======================================

Title: “Statistical Inference - Course Project (Part 1)”

Date: “December 23, 2015”

======================================

Synopsis

This is the project for the statistical inference class (Part 1). In it, you will use simulation to explore inference and do some simple inferential data analysis. The project consists of two parts:

  1. A simulation exercise.
  2. Basic inferential data analysis.

Problem Description

The exponential distribution can be simulated in R with rexp(n, lambda) where lambda is the rate parameter. The mean of exponential distribution is 1/lambda and the standard deviation is also 1/lambda. Set lambda = 0.2 for all of the simulations. You will investigate the distribution of averages of 40 exponentials. Note that you will need to do a thousand simulations.

Illustrate via simulation and associated explanatory text the properties of the distribution of the mean of 40 exponentials.

Rate (Lambda) = 0.2; Number of Observations = 40; Number of simulations = 1000;

Lambda = 0.2
n = 40
nsims = 1:1000

For each of the 1000 simulations calculate the average across 40 observations.

set.seed(1)

avg <- data.frame(x = sapply(nsims, function(x){mean(rexp(n, Lambda))} ))
head(avg)
##          x
## 1 4.860372
## 2 5.961285
## 3 4.279204
## 4 4.702298
## 5 5.196446
## 6 4.397114

Question 1 Show the sample mean and compare it to the theoretical mean of the distribution.

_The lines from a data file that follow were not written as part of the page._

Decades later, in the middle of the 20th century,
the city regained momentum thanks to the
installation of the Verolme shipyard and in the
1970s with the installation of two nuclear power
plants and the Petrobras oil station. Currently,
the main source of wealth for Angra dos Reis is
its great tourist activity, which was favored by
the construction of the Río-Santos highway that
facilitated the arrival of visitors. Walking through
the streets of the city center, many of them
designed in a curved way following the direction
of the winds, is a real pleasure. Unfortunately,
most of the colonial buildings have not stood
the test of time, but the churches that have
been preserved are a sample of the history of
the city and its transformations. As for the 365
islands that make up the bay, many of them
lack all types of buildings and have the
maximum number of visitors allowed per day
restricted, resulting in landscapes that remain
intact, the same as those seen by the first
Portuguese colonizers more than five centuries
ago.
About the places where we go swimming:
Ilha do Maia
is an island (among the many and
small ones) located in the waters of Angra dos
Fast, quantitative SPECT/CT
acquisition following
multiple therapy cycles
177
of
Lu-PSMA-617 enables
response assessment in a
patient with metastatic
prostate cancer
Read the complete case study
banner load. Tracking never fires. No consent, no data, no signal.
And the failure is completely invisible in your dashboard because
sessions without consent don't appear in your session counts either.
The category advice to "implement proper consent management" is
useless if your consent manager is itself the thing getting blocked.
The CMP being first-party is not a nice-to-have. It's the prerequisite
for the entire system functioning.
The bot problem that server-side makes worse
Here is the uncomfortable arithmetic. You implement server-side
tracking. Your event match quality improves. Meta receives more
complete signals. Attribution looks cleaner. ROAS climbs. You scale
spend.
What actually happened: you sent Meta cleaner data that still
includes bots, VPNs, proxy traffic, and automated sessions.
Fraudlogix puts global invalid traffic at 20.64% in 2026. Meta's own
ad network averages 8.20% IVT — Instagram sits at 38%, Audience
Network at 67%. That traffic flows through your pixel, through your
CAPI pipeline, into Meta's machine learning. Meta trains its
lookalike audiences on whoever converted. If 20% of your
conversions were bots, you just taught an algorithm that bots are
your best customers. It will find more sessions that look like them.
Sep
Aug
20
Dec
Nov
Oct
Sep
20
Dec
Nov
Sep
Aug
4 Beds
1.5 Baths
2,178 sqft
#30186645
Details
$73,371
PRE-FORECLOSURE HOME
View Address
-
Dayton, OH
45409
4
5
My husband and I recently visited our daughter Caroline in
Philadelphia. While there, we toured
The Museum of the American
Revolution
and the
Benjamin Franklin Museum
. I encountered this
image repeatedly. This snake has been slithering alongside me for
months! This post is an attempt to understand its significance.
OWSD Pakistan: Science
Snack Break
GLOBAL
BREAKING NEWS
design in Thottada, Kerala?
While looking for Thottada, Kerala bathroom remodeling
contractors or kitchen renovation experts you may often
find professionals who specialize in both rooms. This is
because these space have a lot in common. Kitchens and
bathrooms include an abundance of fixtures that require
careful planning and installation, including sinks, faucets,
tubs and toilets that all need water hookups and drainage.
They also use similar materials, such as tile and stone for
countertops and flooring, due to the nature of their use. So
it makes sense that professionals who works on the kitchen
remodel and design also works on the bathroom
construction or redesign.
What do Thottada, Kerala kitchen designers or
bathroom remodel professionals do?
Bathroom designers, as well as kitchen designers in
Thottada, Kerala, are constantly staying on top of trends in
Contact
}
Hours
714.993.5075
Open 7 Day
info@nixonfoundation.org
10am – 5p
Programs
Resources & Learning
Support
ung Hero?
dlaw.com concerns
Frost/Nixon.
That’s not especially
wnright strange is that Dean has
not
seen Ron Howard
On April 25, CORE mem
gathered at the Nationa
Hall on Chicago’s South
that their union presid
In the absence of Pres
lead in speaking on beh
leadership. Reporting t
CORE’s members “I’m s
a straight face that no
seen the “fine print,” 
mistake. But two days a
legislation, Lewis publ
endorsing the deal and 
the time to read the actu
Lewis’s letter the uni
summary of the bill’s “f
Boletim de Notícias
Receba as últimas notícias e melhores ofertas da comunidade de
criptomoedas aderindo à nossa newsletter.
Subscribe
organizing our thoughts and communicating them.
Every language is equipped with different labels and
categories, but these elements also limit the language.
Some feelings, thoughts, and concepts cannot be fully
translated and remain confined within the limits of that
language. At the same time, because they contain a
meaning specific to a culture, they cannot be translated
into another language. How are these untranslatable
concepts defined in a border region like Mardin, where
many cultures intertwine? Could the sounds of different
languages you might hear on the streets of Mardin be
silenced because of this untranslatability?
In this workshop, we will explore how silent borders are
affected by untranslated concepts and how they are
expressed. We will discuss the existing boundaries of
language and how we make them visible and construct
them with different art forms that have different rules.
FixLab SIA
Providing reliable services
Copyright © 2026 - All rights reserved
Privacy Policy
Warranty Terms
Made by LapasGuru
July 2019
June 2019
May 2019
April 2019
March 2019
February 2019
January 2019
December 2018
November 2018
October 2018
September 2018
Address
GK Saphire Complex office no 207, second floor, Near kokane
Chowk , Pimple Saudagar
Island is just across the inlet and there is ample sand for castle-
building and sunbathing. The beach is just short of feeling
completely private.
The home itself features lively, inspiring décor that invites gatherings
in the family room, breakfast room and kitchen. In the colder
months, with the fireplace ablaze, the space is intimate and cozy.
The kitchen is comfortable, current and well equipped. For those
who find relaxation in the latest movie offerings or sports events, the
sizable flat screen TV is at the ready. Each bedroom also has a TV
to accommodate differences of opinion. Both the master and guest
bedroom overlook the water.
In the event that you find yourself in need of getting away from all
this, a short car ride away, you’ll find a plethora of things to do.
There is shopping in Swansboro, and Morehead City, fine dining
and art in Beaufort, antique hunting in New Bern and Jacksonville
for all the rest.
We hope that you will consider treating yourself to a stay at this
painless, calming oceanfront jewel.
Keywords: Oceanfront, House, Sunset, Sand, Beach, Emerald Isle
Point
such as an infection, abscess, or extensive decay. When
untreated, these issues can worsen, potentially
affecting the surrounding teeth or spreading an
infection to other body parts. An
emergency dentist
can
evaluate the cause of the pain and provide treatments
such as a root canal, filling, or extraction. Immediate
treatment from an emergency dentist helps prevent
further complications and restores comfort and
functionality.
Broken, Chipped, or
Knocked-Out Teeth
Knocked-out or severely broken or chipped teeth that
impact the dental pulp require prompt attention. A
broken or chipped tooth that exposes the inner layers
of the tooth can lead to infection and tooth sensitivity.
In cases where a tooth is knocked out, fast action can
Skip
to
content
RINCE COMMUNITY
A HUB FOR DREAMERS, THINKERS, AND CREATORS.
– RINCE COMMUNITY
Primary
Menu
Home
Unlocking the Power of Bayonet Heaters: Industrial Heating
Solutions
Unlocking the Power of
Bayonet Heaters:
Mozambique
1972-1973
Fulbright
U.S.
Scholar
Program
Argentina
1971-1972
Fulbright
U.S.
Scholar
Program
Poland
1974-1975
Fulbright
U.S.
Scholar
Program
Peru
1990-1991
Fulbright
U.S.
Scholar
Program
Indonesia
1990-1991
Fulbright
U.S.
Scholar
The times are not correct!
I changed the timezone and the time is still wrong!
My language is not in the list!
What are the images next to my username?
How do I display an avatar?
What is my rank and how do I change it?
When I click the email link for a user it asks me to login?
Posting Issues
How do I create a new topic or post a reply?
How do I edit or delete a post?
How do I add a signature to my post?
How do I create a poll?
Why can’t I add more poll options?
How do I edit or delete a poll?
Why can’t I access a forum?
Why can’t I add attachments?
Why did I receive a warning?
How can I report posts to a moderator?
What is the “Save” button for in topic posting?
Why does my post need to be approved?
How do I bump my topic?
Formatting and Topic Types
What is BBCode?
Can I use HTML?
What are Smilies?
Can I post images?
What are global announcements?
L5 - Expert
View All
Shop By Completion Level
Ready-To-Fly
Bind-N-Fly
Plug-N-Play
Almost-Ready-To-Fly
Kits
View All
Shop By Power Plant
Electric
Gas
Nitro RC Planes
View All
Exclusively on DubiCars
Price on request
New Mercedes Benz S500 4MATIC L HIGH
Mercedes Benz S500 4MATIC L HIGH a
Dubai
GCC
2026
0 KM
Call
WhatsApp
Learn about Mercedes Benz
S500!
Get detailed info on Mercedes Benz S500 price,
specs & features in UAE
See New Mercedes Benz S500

Theoretical_Mean <- 1/Lambda
print (paste("Theoretical mean of the distribution = ", Theoretical_Mean))
## [1] "Theoretical mean of the distribution =  5"
Sample_Mean <- mean(avg$x)
print (paste("Sample mean of the distribution = ", Sample_Mean))
## [1] "Sample mean of the distribution =  4.99002520077716"
print(paste("Difference between Theoretical and sample mean =", abs(Theoretical_Mean-Sample_Mean)))
## [1] "Difference between Theoretical and sample mean = 0.00997479922283873"

Question 2 Show how variable the sample is (via variance) and compare it to the theoretical variance of the distribution.

Theoretical_Var <- (1/Lambda)^2/n
print (paste("Theoretical variance of the distribution = ", Theoretical_Var))
## [1] "Theoretical variance of the distribution =  0.625"
Sample_Var <- var(avg$x)
print (paste("Sample variance of the distribution = ", Sample_Var))
## [1] "Sample variance of the distribution =  0.611116466559575"
print(paste("Difference between Theoretical and sample variance =", abs(Theoretical_Var-Sample_Var)))
## [1] "Difference between Theoretical and sample variance = 0.0138835334404246"

Question 3 Show that the distribution is approximately normal.

library(ggplot2)
g <- ggplot(data.frame(avg), aes(x = avg))
g <- g + geom_histogram(aes(y=..density..), colour = "black", fill = "green")
g <- g + labs(x = "Simulated Mean of the Distribution", y = "Density")
g + stat_function(fun = dnorm, arg = list(mean = mean(avg$x), sd = sd(avg$x)), 
                  colour = "blue", size = 2)

The above plot shows that the distribution is approximately normal.